>>>
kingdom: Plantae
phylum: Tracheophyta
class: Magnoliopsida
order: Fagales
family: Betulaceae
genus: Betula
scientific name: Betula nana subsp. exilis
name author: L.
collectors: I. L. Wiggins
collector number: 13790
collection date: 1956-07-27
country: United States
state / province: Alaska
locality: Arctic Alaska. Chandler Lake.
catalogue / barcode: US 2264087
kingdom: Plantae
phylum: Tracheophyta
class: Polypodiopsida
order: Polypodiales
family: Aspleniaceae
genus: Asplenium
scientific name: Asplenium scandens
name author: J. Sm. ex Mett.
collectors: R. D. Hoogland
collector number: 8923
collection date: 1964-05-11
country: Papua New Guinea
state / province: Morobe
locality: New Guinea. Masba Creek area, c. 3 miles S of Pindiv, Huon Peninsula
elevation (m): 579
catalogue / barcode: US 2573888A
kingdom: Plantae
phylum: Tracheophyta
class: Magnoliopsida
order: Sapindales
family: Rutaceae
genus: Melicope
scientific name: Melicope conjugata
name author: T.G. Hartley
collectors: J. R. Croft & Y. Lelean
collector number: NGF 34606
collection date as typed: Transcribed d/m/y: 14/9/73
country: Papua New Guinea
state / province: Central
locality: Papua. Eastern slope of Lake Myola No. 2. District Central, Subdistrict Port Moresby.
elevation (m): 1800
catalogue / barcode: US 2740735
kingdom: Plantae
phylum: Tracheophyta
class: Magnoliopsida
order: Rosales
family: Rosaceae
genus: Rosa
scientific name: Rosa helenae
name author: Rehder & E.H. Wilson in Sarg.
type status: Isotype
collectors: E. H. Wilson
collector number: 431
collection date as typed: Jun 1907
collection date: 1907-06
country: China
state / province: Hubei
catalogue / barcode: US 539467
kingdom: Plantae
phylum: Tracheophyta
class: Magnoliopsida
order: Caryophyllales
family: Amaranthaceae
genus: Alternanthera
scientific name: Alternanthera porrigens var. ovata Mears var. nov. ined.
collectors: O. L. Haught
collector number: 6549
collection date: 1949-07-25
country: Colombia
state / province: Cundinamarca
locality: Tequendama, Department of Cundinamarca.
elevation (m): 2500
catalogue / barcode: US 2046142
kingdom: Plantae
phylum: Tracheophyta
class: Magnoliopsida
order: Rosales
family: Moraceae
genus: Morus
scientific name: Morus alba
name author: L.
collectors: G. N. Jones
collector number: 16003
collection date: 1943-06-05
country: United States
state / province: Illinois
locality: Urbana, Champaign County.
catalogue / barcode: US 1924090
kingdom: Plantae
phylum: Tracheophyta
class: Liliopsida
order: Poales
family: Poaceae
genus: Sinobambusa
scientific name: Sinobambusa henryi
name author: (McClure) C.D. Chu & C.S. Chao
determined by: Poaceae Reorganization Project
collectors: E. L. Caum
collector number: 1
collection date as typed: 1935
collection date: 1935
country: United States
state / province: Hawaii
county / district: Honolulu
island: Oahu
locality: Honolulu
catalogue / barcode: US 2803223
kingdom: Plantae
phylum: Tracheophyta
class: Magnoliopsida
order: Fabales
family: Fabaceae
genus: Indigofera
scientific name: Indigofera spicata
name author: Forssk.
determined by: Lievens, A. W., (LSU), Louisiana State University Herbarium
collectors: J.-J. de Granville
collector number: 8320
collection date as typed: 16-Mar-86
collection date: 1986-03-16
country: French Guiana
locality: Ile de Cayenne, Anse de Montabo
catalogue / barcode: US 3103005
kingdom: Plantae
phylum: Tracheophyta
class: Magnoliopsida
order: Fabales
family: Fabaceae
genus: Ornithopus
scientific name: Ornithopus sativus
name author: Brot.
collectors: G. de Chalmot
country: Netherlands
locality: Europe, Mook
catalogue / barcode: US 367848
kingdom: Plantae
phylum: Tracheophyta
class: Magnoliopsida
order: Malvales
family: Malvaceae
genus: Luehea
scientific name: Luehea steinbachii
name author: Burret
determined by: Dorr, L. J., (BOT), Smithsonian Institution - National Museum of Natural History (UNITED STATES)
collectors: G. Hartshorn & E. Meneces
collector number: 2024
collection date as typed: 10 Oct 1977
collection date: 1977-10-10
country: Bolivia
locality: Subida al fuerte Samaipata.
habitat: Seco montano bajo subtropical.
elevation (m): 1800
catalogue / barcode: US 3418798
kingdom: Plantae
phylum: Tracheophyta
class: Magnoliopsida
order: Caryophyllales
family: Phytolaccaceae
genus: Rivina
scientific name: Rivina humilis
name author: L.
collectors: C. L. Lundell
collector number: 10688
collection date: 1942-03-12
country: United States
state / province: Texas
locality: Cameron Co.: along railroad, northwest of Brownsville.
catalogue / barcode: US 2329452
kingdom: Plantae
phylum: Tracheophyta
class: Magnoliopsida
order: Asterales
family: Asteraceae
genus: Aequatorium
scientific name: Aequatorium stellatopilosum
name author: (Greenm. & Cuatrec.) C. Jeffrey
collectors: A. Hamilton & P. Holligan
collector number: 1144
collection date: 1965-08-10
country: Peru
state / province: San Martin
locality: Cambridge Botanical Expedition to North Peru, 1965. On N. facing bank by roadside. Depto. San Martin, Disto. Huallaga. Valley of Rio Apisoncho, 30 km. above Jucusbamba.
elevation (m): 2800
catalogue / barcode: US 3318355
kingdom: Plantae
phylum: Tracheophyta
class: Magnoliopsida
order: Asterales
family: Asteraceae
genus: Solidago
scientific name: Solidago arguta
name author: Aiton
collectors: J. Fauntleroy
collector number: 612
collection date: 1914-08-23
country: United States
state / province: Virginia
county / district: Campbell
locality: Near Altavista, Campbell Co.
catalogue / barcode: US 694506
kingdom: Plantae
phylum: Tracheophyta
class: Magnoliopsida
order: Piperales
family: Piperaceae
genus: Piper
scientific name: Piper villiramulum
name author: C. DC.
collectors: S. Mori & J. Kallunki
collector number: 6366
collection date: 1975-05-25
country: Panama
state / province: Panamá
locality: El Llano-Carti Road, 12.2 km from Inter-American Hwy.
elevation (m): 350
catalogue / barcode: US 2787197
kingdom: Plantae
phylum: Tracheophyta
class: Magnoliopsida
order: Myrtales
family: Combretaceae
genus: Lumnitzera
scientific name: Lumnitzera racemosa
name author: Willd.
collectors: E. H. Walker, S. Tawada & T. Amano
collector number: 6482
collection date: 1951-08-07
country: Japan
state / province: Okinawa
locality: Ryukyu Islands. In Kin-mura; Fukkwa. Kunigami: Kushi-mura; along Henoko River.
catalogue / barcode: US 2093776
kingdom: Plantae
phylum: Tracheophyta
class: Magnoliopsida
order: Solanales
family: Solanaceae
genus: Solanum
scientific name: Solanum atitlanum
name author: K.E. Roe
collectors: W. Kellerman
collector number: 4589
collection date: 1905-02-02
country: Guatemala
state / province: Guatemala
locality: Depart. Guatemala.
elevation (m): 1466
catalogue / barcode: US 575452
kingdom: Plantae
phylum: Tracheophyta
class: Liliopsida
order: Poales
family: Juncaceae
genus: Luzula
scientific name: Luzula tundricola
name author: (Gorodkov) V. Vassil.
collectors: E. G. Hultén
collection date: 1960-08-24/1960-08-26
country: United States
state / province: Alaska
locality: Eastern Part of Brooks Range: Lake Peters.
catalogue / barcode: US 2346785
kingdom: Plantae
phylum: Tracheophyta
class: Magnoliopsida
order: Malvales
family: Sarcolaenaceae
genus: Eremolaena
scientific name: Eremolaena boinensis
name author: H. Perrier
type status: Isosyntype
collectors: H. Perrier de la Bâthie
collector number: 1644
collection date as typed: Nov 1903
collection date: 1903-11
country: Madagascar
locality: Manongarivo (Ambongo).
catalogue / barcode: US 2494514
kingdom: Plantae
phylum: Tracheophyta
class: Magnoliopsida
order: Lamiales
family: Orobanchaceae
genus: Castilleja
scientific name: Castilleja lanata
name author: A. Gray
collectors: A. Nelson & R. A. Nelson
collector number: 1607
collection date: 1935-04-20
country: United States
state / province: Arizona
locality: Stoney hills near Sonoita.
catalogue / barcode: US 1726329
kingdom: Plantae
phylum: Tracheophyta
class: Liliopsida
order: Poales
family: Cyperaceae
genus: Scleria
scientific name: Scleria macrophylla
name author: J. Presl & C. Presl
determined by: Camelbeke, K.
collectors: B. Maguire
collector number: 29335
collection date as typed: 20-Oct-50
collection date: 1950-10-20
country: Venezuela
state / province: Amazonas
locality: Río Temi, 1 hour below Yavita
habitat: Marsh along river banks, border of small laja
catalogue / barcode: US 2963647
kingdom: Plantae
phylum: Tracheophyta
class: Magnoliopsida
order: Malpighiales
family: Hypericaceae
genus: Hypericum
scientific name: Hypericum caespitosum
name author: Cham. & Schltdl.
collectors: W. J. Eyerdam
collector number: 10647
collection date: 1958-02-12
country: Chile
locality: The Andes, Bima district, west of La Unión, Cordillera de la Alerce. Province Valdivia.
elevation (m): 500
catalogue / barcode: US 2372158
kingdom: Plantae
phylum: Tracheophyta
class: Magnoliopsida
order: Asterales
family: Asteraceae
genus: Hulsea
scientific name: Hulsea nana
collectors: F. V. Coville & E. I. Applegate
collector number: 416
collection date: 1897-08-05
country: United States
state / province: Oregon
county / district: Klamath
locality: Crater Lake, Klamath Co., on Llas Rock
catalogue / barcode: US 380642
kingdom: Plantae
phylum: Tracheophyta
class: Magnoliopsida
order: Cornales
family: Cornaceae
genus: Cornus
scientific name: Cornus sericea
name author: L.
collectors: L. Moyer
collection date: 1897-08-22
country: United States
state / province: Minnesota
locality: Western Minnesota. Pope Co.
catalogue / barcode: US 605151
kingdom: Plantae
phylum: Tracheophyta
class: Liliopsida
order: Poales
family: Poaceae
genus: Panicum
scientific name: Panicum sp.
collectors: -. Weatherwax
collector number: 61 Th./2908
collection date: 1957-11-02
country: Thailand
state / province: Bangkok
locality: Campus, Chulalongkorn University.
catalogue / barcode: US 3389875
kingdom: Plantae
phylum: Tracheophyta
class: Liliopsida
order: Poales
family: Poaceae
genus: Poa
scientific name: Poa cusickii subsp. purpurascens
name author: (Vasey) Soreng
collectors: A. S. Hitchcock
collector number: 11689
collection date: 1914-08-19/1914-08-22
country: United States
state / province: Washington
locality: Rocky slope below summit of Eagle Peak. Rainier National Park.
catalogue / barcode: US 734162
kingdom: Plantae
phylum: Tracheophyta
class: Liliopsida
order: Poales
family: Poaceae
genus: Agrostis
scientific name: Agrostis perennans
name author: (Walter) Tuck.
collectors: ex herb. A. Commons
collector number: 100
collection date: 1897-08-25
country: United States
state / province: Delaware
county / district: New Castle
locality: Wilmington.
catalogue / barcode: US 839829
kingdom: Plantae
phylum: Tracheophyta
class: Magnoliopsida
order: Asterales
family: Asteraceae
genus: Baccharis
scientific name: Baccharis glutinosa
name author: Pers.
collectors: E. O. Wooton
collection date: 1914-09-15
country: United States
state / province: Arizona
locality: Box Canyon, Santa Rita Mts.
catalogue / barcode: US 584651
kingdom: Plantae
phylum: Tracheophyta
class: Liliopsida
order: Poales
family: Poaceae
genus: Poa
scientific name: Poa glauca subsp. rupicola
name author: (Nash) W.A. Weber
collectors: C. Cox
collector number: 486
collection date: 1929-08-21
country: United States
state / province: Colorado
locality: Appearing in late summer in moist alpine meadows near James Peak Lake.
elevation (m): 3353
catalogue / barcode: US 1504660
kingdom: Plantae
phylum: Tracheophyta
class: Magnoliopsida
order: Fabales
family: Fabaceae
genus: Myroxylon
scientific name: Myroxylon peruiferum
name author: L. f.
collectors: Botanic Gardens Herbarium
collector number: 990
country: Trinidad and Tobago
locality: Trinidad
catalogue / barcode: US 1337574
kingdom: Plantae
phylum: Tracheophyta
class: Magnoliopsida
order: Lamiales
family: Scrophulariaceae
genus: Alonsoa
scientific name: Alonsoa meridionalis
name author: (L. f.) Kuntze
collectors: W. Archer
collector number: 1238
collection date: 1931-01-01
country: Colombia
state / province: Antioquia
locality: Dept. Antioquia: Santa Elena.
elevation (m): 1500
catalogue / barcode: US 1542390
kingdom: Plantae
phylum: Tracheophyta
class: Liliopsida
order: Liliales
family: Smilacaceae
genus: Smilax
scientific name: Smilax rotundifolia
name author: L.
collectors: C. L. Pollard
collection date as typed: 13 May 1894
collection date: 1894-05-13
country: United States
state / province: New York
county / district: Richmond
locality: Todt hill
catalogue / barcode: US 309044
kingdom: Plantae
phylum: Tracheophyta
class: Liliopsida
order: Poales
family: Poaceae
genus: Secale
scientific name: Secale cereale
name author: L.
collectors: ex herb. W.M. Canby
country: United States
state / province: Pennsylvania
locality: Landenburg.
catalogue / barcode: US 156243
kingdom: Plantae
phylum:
<<<
Copy out, word for word, the part of the records that runs from the very first line through the line containing "order: Polypodiales", including both of those lines.

** Solution for this exercise **
kingdom: Plantae
phylum: Tracheophyta
class: Magnoliopsida
order: Fagales
family: Betulaceae
genus: Betula
scientific name: Betula nana subsp. exilis
name author: L.
collectors: I. L. Wiggins
collector number: 13790
collection date: 1956-07-27
country: United States
state / province: Alaska
locality: Arctic Alaska. Chandler Lake.
catalogue / barcode: US 2264087
kingdom: Plantae
phylum: Tracheophyta
class: Polypodiopsida
order: Polypodiales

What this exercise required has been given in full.